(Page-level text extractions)
====================

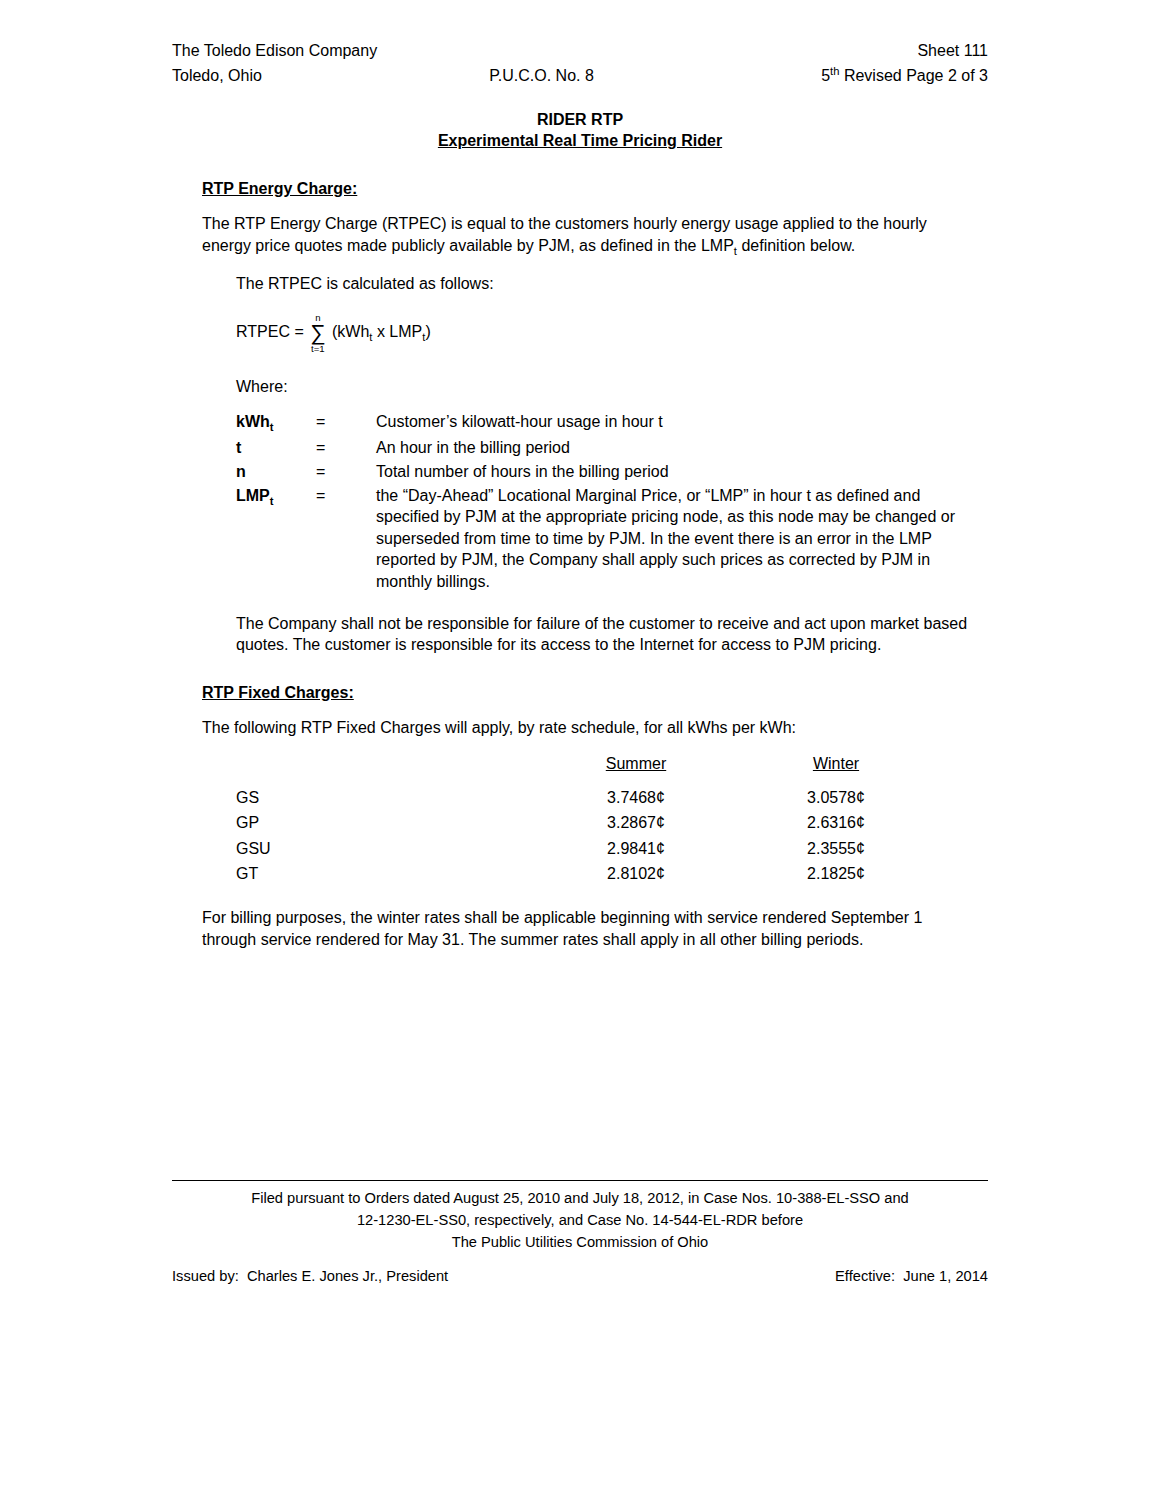The Toledo Edison Company
Sheet 111
Toledo, Ohio
P.U.C.O. No. 8
5th Revised Page 2 of 3
RIDER RTP
Experimental Real Time Pricing Rider
RTP Energy Charge:
The RTP Energy Charge (RTPEC) is equal to the customers hourly energy usage applied to the hourly energy price quotes made publicly available by PJM, as defined in the LMPt definition below.
The RTPEC is calculated as follows:
RTPEC = n ∑ t=1 (kWht x LMPt)
Where:
| kWh t | = | Customer’s kilowatt-hour usage in hour t |
| t | = | An hour in the billing period |
| n | = | Total number of hours in the billing period |
| LMP t | = | the “Day-Ahead” Locational Marginal Price, or “LMP” in hour t as defined and specified by PJM at the appropriate pricing node, as this node may be changed or superseded from time to time by PJM. In the event there is an error in the LMP reported by PJM, the Company shall apply such prices as corrected by PJM in monthly billings. |
The Company shall not be responsible for failure of the customer to receive and act upon market based quotes. The customer is responsible for its access to the Internet for access to PJM pricing.
RTP Fixed Charges:
The following RTP Fixed Charges will apply, by rate schedule, for all kWhs per kWh:
| | Summer | Winter |
| --- | --- | --- |
| GS | 3.7468¢ | 3.0578¢ |
| GP | 3.2867¢ | 2.6316¢ |
| GSU | 2.9841¢ | 2.3555¢ |
| GT | 2.8102¢ | 2.1825¢ |
For billing purposes, the winter rates shall be applicable beginning with service rendered September 1 through service rendered for May 31. The summer rates shall apply in all other billing periods.
Filed pursuant to Orders dated August 25, 2010 and July 18, 2012, in Case Nos. 10-388-EL-SSO and
12-1230-EL-SS0, respectively, and Case No. 14-544-EL-RDR before
The Public Utilities Commission of Ohio
Issued by: Charles E. Jones Jr., President
Effective: June 1, 2014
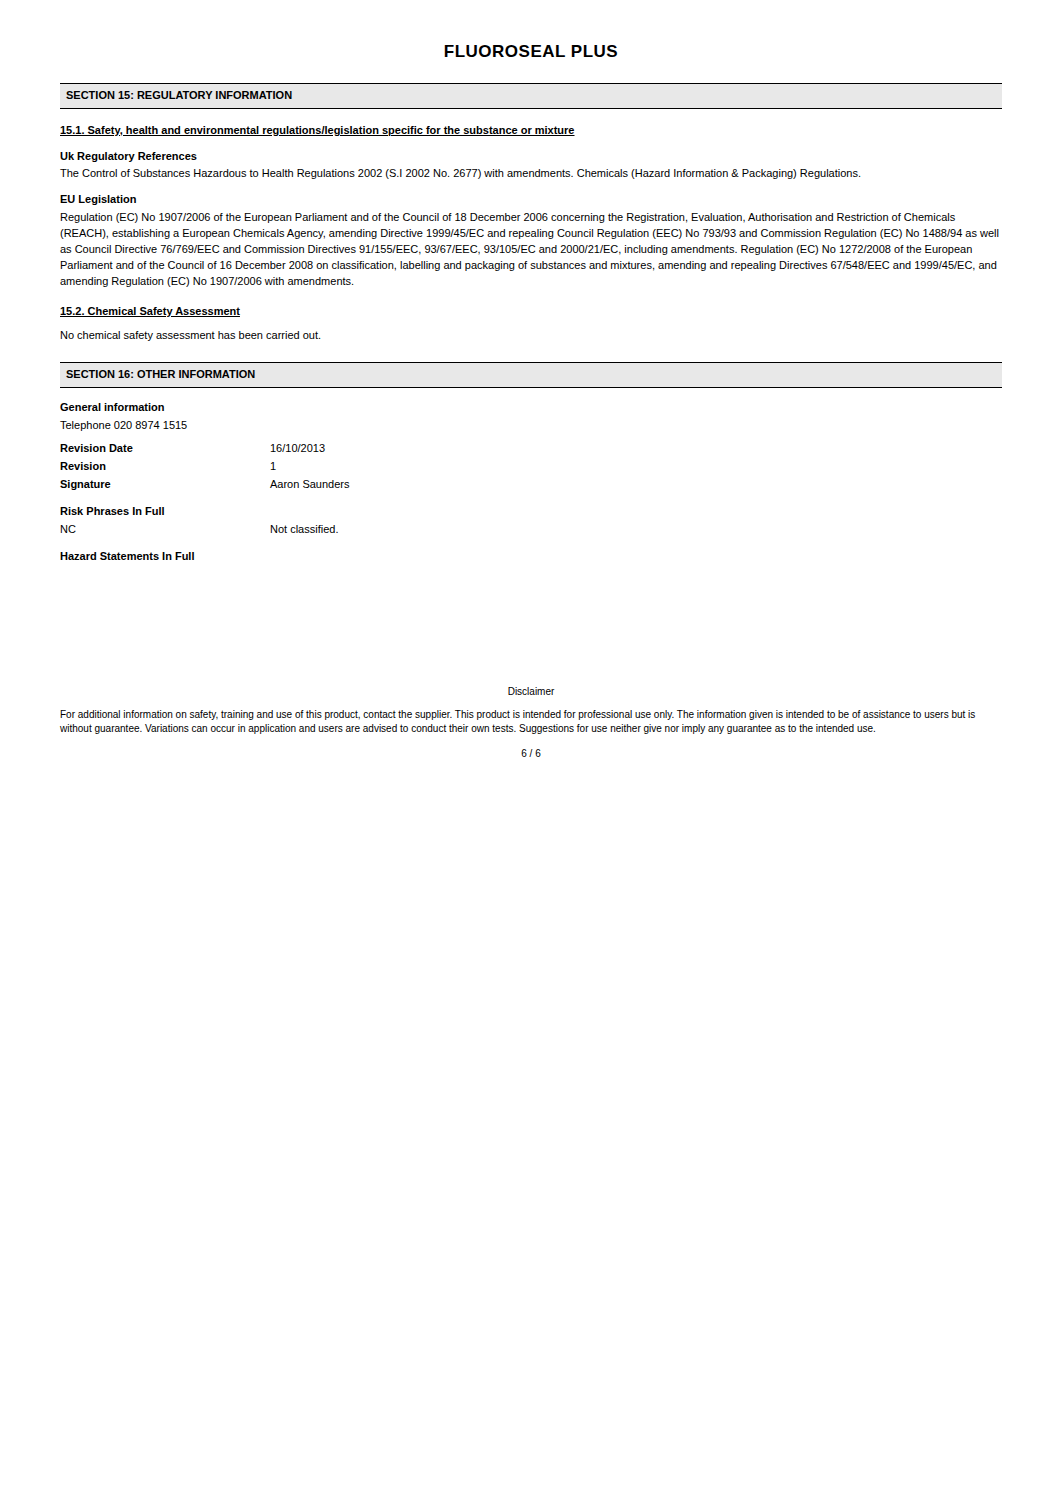FLUOROSEAL PLUS
SECTION 15: REGULATORY INFORMATION
15.1. Safety, health and environmental regulations/legislation specific for the substance or mixture
Uk Regulatory References
The Control of Substances Hazardous to Health Regulations 2002 (S.I 2002 No. 2677) with amendments. Chemicals (Hazard Information & Packaging) Regulations.
EU Legislation
Regulation (EC) No 1907/2006 of the European Parliament and of the Council of 18 December 2006 concerning the Registration, Evaluation, Authorisation and Restriction of Chemicals (REACH), establishing a European Chemicals Agency, amending Directive 1999/45/EC and repealing Council Regulation (EEC) No 793/93 and Commission Regulation (EC) No 1488/94 as well as Council Directive 76/769/EEC and Commission Directives 91/155/EEC, 93/67/EEC, 93/105/EC and 2000/21/EC, including amendments. Regulation (EC) No 1272/2008 of the European Parliament and of the Council of 16 December 2008 on classification, labelling and packaging of substances and mixtures, amending and repealing Directives 67/548/EEC and 1999/45/EC, and amending Regulation (EC) No 1907/2006 with amendments.
15.2. Chemical Safety Assessment
No chemical safety assessment has been carried out.
SECTION 16: OTHER INFORMATION
General information
Telephone 020 8974 1515
| Revision Date | 16/10/2013 |
| Revision | 1 |
| Signature | Aaron Saunders |
Risk Phrases In Full
| NC | Not classified. |
Hazard Statements In Full
Disclaimer
For additional information on safety, training and use of this product, contact the supplier. This product is intended for professional use only. The information given is intended to be of assistance to users but is without guarantee. Variations can occur in application and users are advised to conduct their own tests. Suggestions for use neither give nor imply any guarantee as to the intended use.
6 / 6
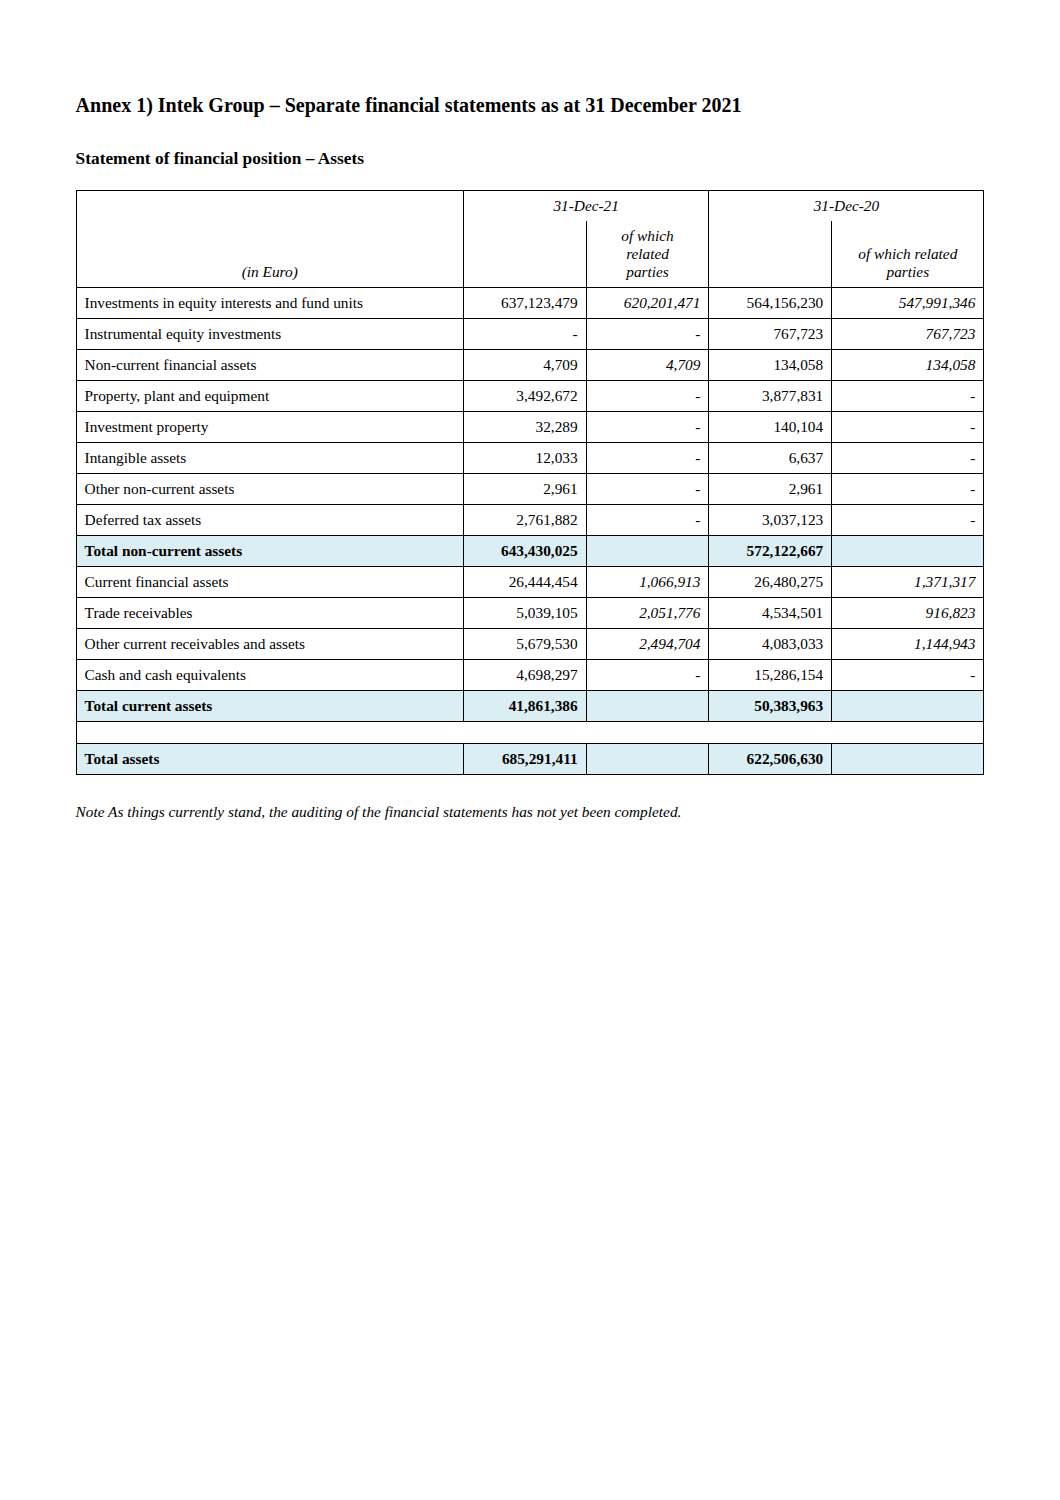Annex 1) Intek Group – Separate financial statements as at 31 December 2021
Statement of financial position – Assets
| (in Euro) | 31-Dec-21 | 31-Dec-20 |
| --- | --- | --- |
| | of which related parties | | of which related parties |
| Investments in equity interests and fund units | 637,123,479 | 620,201,471 | 564,156,230 | 547,991,346 |
| Instrumental equity investments | - | - | 767,723 | 767,723 |
| Non-current financial assets | 4,709 | 4,709 | 134,058 | 134,058 |
| Property, plant and equipment | 3,492,672 | - | 3,877,831 | - |
| Investment property | 32,289 | - | 140,104 | - |
| Intangible assets | 12,033 | - | 6,637 | - |
| Other non-current assets | 2,961 | - | 2,961 | - |
| Deferred tax assets | 2,761,882 | - | 3,037,123 | - |
| Total non-current assets | 643,430,025 | | 572,122,667 | |
| Current financial assets | 26,444,454 | 1,066,913 | 26,480,275 | 1,371,317 |
| Trade receivables | 5,039,105 | 2,051,776 | 4,534,501 | 916,823 |
| Other current receivables and assets | 5,679,530 | 2,494,704 | 4,083,033 | 1,144,943 |
| Cash and cash equivalents | 4,698,297 | - | 15,286,154 | - |
| Total current assets | 41,861,386 | | 50,383,963 | |
| Total assets | 685,291,411 | | 622,506,630 | |
Note As things currently stand, the auditing of the financial statements has not yet been completed.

====================

● **ASSIGNMENT**
A faithful copy of all the lines above is needed, with the pictures omitted.

● **PROBLEM SOLUTION**
The Toledo Edison Company
Sheet 111
Toledo, Ohio
P.U.C.O. No. 8
5th Revised Page 2 of 3
RIDER RTP
Experimental Real Time Pricing Rider
RTP Energy Charge:
The RTP Energy Charge (RTPEC) is equal to the customers hourly energy usage applied to the hourly energy price quotes made publicly available by PJM, as defined in the LMPt definition below.
The RTPEC is calculated as follows:
RTPEC = n ∑ t=1 (kWht x LMPt)
Where:
| kWh t | = | Customer’s kilowatt-hour usage in hour t |
| t | = | An hour in the billing period |
| n | = | Total number of hours in the billing period |
| LMP t | = | the “Day-Ahead” Locational Marginal Price, or “LMP” in hour t as defined and specified by PJM at the appropriate pricing node, as this node may be changed or superseded from time to time by PJM. In the event there is an error in the LMP reported by PJM, the Company shall apply such prices as corrected by PJM in monthly billings. |
The Company shall not be responsible for failure of the customer to receive and act upon market based quotes. The customer is responsible for its access to the Internet for access to PJM pricing.
RTP Fixed Charges:
The following RTP Fixed Charges will apply, by rate schedule, for all kWhs per kWh:
| | Summer | Winter |
| --- | --- | --- |
| GS | 3.7468¢ | 3.0578¢ |
| GP | 3.2867¢ | 2.6316¢ |
| GSU | 2.9841¢ | 2.3555¢ |
| GT | 2.8102¢ | 2.1825¢ |
For billing purposes, the winter rates shall be applicable beginning with service rendered September 1 through service rendered for May 31. The summer rates shall apply in all other billing periods.
Filed pursuant to Orders dated August 25, 2010 and July 18, 2012, in Case Nos. 10-388-EL-SSO and
12-1230-EL-SS0, respectively, and Case No. 14-544-EL-RDR before
The Public Utilities Commission of Ohio
Issued by: Charles E. Jones Jr., President
Effective: June 1, 2014
FLUOROSEAL PLUS
SECTION 15: REGULATORY INFORMATION
15.1. Safety, health and environmental regulations/legislation specific for the substance or mixture
Uk Regulatory References
The Control of Substances Hazardous to Health Regulations 2002 (S.I 2002 No. 2677) with amendments. Chemicals (Hazard Information & Packaging) Regulations.
EU Legislation
Regulation (EC) No 1907/2006 of the European Parliament and of the Council of 18 December 2006 concerning the Registration, Evaluation, Authorisation and Restriction of Chemicals (REACH), establishing a European Chemicals Agency, amending Directive 1999/45/EC and repealing Council Regulation (EEC) No 793/93 and Commission Regulation (EC) No 1488/94 as well as Council Directive 76/769/EEC and Commission Directives 91/155/EEC, 93/67/EEC, 93/105/EC and 2000/21/EC, including amendments. Regulation (EC) No 1272/2008 of the European Parliament and of the Council of 16 December 2008 on classification, labelling and packaging of substances and mixtures, amending and repealing Directives 67/548/EEC and 1999/45/EC, and amending Regulation (EC) No 1907/2006 with amendments.
15.2. Chemical Safety Assessment
No chemical safety assessment has been carried out.
SECTION 16: OTHER INFORMATION
General information
Telephone 020 8974 1515
| Revision Date | 16/10/2013 |
| Revision | 1 |
| Signature | Aaron Saunders |
Risk Phrases In Full
| NC | Not classified. |
Hazard Statements In Full
Disclaimer
For additional information on safety, training and use of this product, contact the supplier. This product is intended for professional use only. The information given is intended to be of assistance to users but is without guarantee. Variations can occur in application and users are advised to conduct their own tests. Suggestions for use neither give nor imply any guarantee as to the intended use.
6 / 6
Annex 1) Intek Group – Separate financial statements as at 31 December 2021
Statement of financial position – Assets
| (in Euro) | 31-Dec-21 | 31-Dec-20 |
| --- | --- | --- |
| | of which related parties | | of which related parties |
| Investments in equity interests and fund units | 637,123,479 | 620,201,471 | 564,156,230 | 547,991,346 |
| Instrumental equity investments | - | - | 767,723 | 767,723 |
| Non-current financial assets | 4,709 | 4,709 | 134,058 | 134,058 |
| Property, plant and equipment | 3,492,672 | - | 3,877,831 | - |
| Investment property | 32,289 | - | 140,104 | - |
| Intangible assets | 12,033 | - | 6,637 | - |
| Other non-current assets | 2,961 | - | 2,961 | - |
| Deferred tax assets | 2,761,882 | - | 3,037,123 | - |
| Total non-current assets | 643,430,025 | | 572,122,667 | |
| Current financial assets | 26,444,454 | 1,066,913 | 26,480,275 | 1,371,317 |
| Trade receivables | 5,039,105 | 2,051,776 | 4,534,501 | 916,823 |
| Other current receivables and assets | 5,679,530 | 2,494,704 | 4,083,033 | 1,144,943 |
| Cash and cash equivalents | 4,698,297 | - | 15,286,154 | - |
| Total current assets | 41,861,386 | | 50,383,963 | |
| Total assets | 685,291,411 | | 622,506,630 | |
Note As things currently stand, the auditing of the financial statements has not yet been completed.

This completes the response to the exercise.